EXTRACTED TEXT: Begin

Nell talks to us about her life working in a silk factory, a laundry and looking after language students.
My father was a Scotsman, he came from Dundee. My mother met him in the 1914 war, he was stationed at St Faiths and they met in the Adam and Eve pub. They married and when he came out of the Army in 1918 my mother had to go to Scotland with him, but she didn’t like Scotland. She came down to Norwich to have me born here and then took me back to Scotland and I stayed there until I was nearly four. My brother was born 13 months after me. They decided they’d come back to Norwich to live. I loved Scotland and I missed it.
When I was 14 I wanted to be a hairdresser or a nurse, because my mother was an auxiliary midwife. My parents couldn’t afford for me to have an apprenticeship, because those days you had to pay. I was the eldest one of the family, so my mother took me up to Hinde and Hardy Silk Works at Eversley Road, Mile Cross. I worked there until I was 21 and then I packed it in because I didn’t like it.
I got married at 21 and my husband was already in the Army. I got a job at Jarrolds printing works for the War years. My husband came home from the Army and after I gave birth to my eldest son I didn’t go to work, I didn’t go back to work until he was four.
I went to work at the City of Norwich Laundry down Oak Street until my second son was born. I went back to the laundry when he was two and I stayed there for 10 years. The name was Spring Grove when I finished up. I returned because I loved the laundry work and I finished up as supervisor for 13 staff. The laundry was sold several years ago and a family company took over but they didn’t make it and that’s all pulled down now.

EXTRACTED TEXT: End
AVAILABLE DATA: Begin

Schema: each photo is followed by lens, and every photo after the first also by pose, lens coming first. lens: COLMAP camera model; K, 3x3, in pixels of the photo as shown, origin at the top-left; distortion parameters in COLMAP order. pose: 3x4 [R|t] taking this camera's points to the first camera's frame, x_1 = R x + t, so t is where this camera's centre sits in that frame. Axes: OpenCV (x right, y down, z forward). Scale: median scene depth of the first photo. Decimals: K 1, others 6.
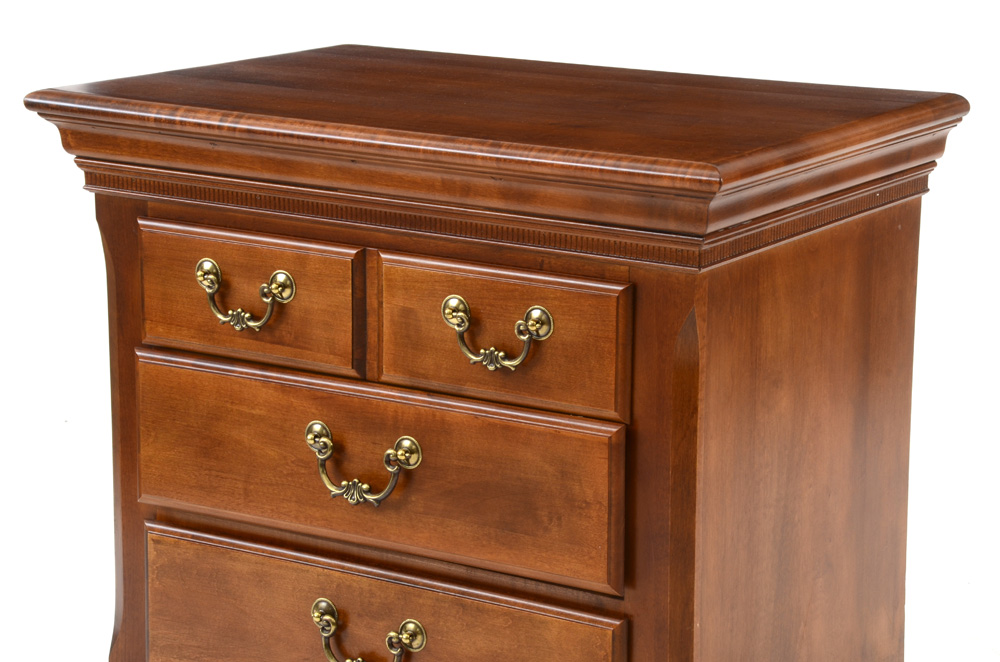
lens RADIAL K [[2547.1, 0, 498.3], [0, 2547.1, 335.0], [0, 0, 1]] dist [0.648295, 0.000000]
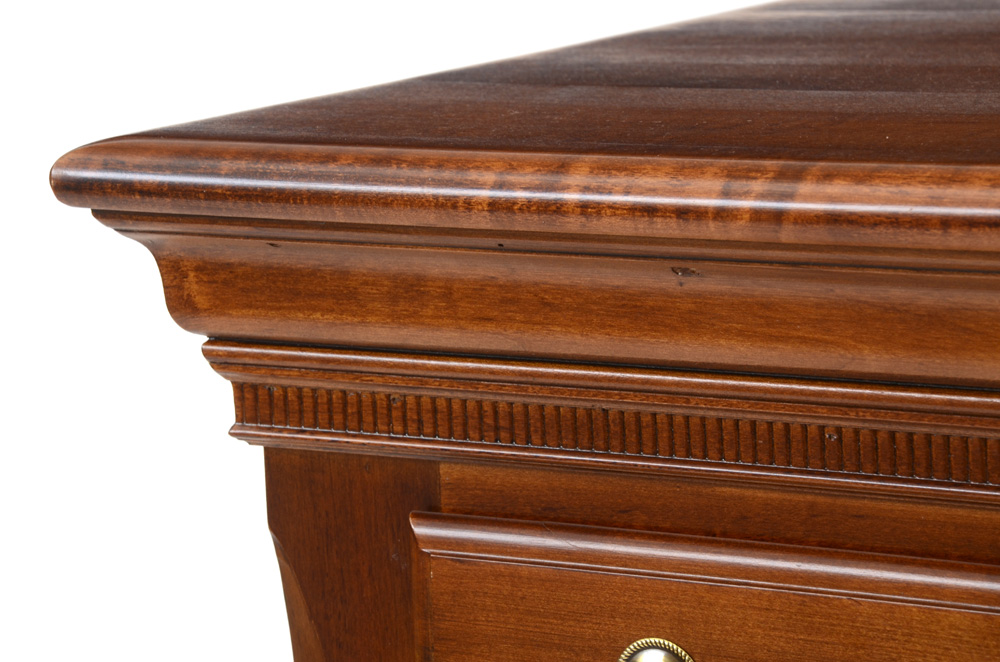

AVAILABLE DATA: End

CHECK YOUR UNDERSTANDING:
(a) Answer these questions from the account of Nell's working life, one line each:
(i) In which pub did Nell's parents meet?
(ii) On what road was the Hinde and Hardy Silk Works?
(iii) How many staff did Nell supervise at the laundry?
(b) For each statement, say whether it agrees with the account of Nell's working life, and quote the words that decide it:
(i) Nell's brother was born 13 months after her.
(ii) Nell took her job at Jarrolds printing works only after the war had ended.
(iii) The laundry building where Nell worked is still standing.
(c) Repeat word for word the part of the account of Nell's working life from "Nell talks to" to "I missed it.".

RESULTS BY TASK:
(a)
(i) The Adam and Eve pub.
(ii) Eversley Road, Mile Cross.
(iii) 13.

(b)
(i) Yes: "My brother was born 13 months after me."
(ii) No: "I got a job at Jarrolds printing works for the War years."
(iii) No: "they didn’t make it and that’s all pulled down now."

(c)
Nell talks to us about her life working in a silk factory, a laundry and looking after language students.
My father was a Scotsman, he came from Dundee. My mother met him in the 1914 war, he was stationed at St Faiths and they met in the Adam and Eve pub. They married and when he came out of the Army in 1918 my mother had to go to Scotland with him, but she didn’t like Scotland. She came down to Norwich to have me born here and then took me back to Scotland and I stayed there until I was nearly four. My brother was born 13 months after me. They decided they’d come back to Norwich to live. I loved Scotland and I missed it.